## WHAT THE EXERCISE ASKS
Set out these lines as a Markdown table with two columns, Row and Text, numbering each line in order and leaving out any blank ones.
- - - - - - -
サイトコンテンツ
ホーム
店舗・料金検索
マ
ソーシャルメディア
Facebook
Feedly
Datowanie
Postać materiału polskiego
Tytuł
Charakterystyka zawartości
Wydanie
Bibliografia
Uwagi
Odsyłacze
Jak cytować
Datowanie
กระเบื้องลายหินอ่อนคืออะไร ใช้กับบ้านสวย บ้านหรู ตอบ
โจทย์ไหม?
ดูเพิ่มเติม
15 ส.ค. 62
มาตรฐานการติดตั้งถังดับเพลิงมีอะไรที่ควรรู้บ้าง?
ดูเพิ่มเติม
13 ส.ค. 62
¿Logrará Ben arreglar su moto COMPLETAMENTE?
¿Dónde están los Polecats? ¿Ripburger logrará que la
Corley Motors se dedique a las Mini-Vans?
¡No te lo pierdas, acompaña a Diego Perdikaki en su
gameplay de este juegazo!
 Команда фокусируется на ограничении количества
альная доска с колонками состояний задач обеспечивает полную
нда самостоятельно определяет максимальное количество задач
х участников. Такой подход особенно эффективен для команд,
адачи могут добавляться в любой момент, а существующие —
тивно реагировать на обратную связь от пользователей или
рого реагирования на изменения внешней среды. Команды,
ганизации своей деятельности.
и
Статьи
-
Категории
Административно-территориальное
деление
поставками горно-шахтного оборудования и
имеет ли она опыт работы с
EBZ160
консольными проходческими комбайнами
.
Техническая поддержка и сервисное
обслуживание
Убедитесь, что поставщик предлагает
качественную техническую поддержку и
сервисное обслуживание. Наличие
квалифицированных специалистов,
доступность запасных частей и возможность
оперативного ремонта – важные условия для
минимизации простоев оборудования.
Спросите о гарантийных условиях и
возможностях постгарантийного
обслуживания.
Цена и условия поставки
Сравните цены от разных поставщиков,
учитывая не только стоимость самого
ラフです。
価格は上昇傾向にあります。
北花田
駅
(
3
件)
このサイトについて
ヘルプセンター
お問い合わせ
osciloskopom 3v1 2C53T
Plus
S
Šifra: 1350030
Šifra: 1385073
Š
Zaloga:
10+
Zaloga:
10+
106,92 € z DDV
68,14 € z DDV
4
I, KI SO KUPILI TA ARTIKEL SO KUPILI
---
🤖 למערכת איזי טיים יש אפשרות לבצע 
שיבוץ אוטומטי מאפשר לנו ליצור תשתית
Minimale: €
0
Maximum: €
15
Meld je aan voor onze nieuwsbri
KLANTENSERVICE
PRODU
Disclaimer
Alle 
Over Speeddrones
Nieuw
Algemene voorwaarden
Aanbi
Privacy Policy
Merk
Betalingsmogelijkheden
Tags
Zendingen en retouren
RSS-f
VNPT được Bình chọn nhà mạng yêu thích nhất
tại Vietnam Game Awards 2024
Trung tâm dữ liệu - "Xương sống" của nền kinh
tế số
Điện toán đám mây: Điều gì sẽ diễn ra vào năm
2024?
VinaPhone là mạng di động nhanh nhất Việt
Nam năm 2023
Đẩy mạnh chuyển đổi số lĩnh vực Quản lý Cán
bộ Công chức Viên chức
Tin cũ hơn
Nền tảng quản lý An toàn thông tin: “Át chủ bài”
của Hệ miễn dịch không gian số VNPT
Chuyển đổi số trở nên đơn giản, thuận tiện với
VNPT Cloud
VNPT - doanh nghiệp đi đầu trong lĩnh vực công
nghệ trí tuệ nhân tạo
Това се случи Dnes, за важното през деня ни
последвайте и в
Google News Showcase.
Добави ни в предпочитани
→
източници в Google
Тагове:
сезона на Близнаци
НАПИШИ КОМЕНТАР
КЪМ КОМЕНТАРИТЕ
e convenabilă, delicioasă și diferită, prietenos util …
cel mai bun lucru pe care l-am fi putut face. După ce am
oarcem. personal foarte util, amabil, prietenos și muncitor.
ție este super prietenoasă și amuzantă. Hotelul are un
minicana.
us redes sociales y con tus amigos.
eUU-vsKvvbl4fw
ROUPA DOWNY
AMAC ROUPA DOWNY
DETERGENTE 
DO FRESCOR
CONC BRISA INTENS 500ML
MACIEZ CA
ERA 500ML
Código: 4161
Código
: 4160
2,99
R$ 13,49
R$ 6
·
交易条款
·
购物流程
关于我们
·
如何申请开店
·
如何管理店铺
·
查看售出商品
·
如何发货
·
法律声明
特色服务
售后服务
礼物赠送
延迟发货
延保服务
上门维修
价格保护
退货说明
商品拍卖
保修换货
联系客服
- - - - - - -
## THE ANSWER
| Row | Text |
|---|---|
| 1 | サイトコンテンツ |
| 2 | ホーム |
| 3 | 店舗・料金検索 |
| 4 | マ |
| 5 | ソーシャルメディア |
| 6 | Facebook |
| 7 | Feedly |
| 8 | Datowanie |
| 9 | Postać materiału polskiego |
| 10 | Tytuł |
| 11 | Charakterystyka zawartości |
| 12 | Wydanie |
| 13 | Bibliografia |
| 14 | Uwagi |
| 15 | Odsyłacze |
| 16 | Jak cytować |
| 17 | Datowanie |
| 18 | กระเบื้องลายหินอ่อนคืออะไร ใช้กับบ้านสวย บ้านหรู ตอบ |
| 19 | โจทย์ไหม? |
| 20 | ดูเพิ่มเติม |
| 21 | 15 ส.ค. 62 |
| 22 | มาตรฐานการติดตั้งถังดับเพลิงมีอะไรที่ควรรู้บ้าง? |
| 23 | ดูเพิ่มเติม |
| 24 | 13 ส.ค. 62 |
| 25 | ¿Logrará Ben arreglar su moto COMPLETAMENTE? |
| 26 | ¿Dónde están los Polecats? ¿Ripburger logrará que la |
| 27 | Corley Motors se dedique a las Mini-Vans? |
| 28 | ¡No te lo pierdas, acompaña a Diego Perdikaki en su |
| 29 | gameplay de este juegazo! |
| 30 |  Команда фокусируется на ограничении количества |
| 31 | альная доска с колонками состояний задач обеспечивает полную |
| 32 | нда самостоятельно определяет максимальное количество задач |
| 33 | х участников. Такой подход особенно эффективен для команд, |
| 34 | адачи могут добавляться в любой момент, а существующие — |
| 35 | тивно реагировать на обратную связь от пользователей или |
| 36 | рого реагирования на изменения внешней среды. Команды, |
| 37 | ганизации своей деятельности. |
| 38 | и |
| 39 | Статьи |
| 40 | - |
| 41 | Категории |
| 42 | Административно-территориальное |
| 43 | деление |
| 44 | поставками горно-шахтного оборудования и |
| 45 | имеет ли она опыт работы с |
| 46 | EBZ160 |
| 47 | консольными проходческими комбайнами |
| 48 | . |
| 49 | Техническая поддержка и сервисное |
| 50 | обслуживание |
| 51 | Убедитесь, что поставщик предлагает |
| 52 | качественную техническую поддержку и |
| 53 | сервисное обслуживание. Наличие |
| 54 | квалифицированных специалистов, |
| 55 | доступность запасных частей и возможность |
| 56 | оперативного ремонта – важные условия для |
| 57 | минимизации простоев оборудования. |
| 58 | Спросите о гарантийных условиях и |
| 59 | возможностях постгарантийного |
| 60 | обслуживания. |
| 61 | Цена и условия поставки |
| 62 | Сравните цены от разных поставщиков, |
| 63 | учитывая не только стоимость самого |
| 64 | ラフです。 |
| 65 | 価格は上昇傾向にあります。 |
| 66 | 北花田 |
| 67 | 駅 |
| 68 | ( |
| 69 | 3 |
| 70 | 件) |
| 71 | このサイトについて |
| 72 | ヘルプセンター |
| 73 | お問い合わせ |
| 74 | osciloskopom 3v1 2C53T |
| 75 | Plus |
| 76 | S |
| 77 | Šifra: 1350030 |
| 78 | Šifra: 1385073 |
| 79 | Š |
| 80 | Zaloga: |
| 81 | 10+ |
| 82 | Zaloga: |
| 83 | 10+ |
| 84 | 106,92 € z DDV |
| 85 | 68,14 € z DDV |
| 86 | 4 |
| 87 | I, KI SO KUPILI TA ARTIKEL SO KUPILI |
| 88 | --- |
| 89 | 🤖 למערכת איזי טיים יש אפשרות לבצע  |
| 90 | שיבוץ אוטומטי מאפשר לנו ליצור תשתית |
| 91 | Minimale: € |
| 92 | 0 |
| 93 | Maximum: € |
| 94 | 15 |
| 95 | Meld je aan voor onze nieuwsbri |
| 96 | KLANTENSERVICE |
| 97 | PRODU |
| 98 | Disclaimer |
| 99 | Alle  |
| 100 | Over Speeddrones |
| 101 | Nieuw |
| 102 | Algemene voorwaarden |
| 103 | Aanbi |
| 104 | Privacy Policy |
| 105 | Merk |
| 106 | Betalingsmogelijkheden |
| 107 | Tags |
| 108 | Zendingen en retouren |
| 109 | RSS-f |
| 110 | VNPT được Bình chọn nhà mạng yêu thích nhất |
| 111 | tại Vietnam Game Awards 2024 |
| 112 | Trung tâm dữ liệu - "Xương sống" của nền kinh |
| 113 | tế số |
| 114 | Điện toán đám mây: Điều gì sẽ diễn ra vào năm |
| 115 | 2024? |
| 116 | VinaPhone là mạng di động nhanh nhất Việt |
| 117 | Nam năm 2023 |
| 118 | Đẩy mạnh chuyển đổi số lĩnh vực Quản lý Cán |
| 119 | bộ Công chức Viên chức |
| 120 | Tin cũ hơn |
| 121 | Nền tảng quản lý An toàn thông tin: “Át chủ bài” |
| 122 | của Hệ miễn dịch không gian số VNPT |
| 123 | Chuyển đổi số trở nên đơn giản, thuận tiện với |
| 124 | VNPT Cloud |
| 125 | VNPT - doanh nghiệp đi đầu trong lĩnh vực công |
| 126 | nghệ trí tuệ nhân tạo |
| 127 | Това се случи Dnes, за важното през деня ни |
| 128 | последвайте и в |
| 129 | Google News Showcase. |
| 130 | Добави ни в предпочитани |
| 131 | → |
| 132 | източници в Google |
| 133 | Тагове: |
| 134 | сезона на Близнаци |
| 135 | НАПИШИ КОМЕНТАР |
| 136 | КЪМ КОМЕНТАРИТЕ |
| 137 | e convenabilă, delicioasă și diferită, prietenos util … |
| 138 | cel mai bun lucru pe care l-am fi putut face. După ce am |
| 139 | oarcem. personal foarte util, amabil, prietenos și muncitor. |
| 140 | ție este super prietenoasă și amuzantă. Hotelul are un |
| 141 | minicana. |
| 142 | us redes sociales y con tus amigos. |
| 143 | eUU-vsKvvbl4fw |
| 144 | ROUPA DOWNY |
| 145 | AMAC ROUPA DOWNY |
| 146 | DETERGENTE  |
| 147 | DO FRESCOR |
| 148 | CONC BRISA INTENS 500ML |
| 149 | MACIEZ CA |
| 150 | ERA 500ML |
| 151 | Código: 4161 |
| 152 | Código |
| 153 | : 4160 |
| 154 | 2,99 |
| 155 | R$ 13,49 |
| 156 | R$ 6 |
| 157 | · |
| 158 | 交易条款 |
| 159 | · |
| 160 | 购物流程 |
| 161 | 关于我们 |
| 162 | · |
| 163 | 如何申请开店 |
| 164 | · |
| 165 | 如何管理店铺 |
| 166 | · |
| 167 | 查看售出商品 |
| 168 | · |
| 169 | 如何发货 |
| 170 | · |
| 171 | 法律声明 |
| 172 | 特色服务 |
| 173 | 售后服务 |
| 174 | 礼物赠送 |
| 175 | 延迟发货 |
| 176 | 延保服务 |
| 177 | 上门维修 |
| 178 | 价格保护 |
| 179 | 退货说明 |
| 180 | 商品拍卖 |
| 181 | 保修换货 |
| 182 | 联系客服 |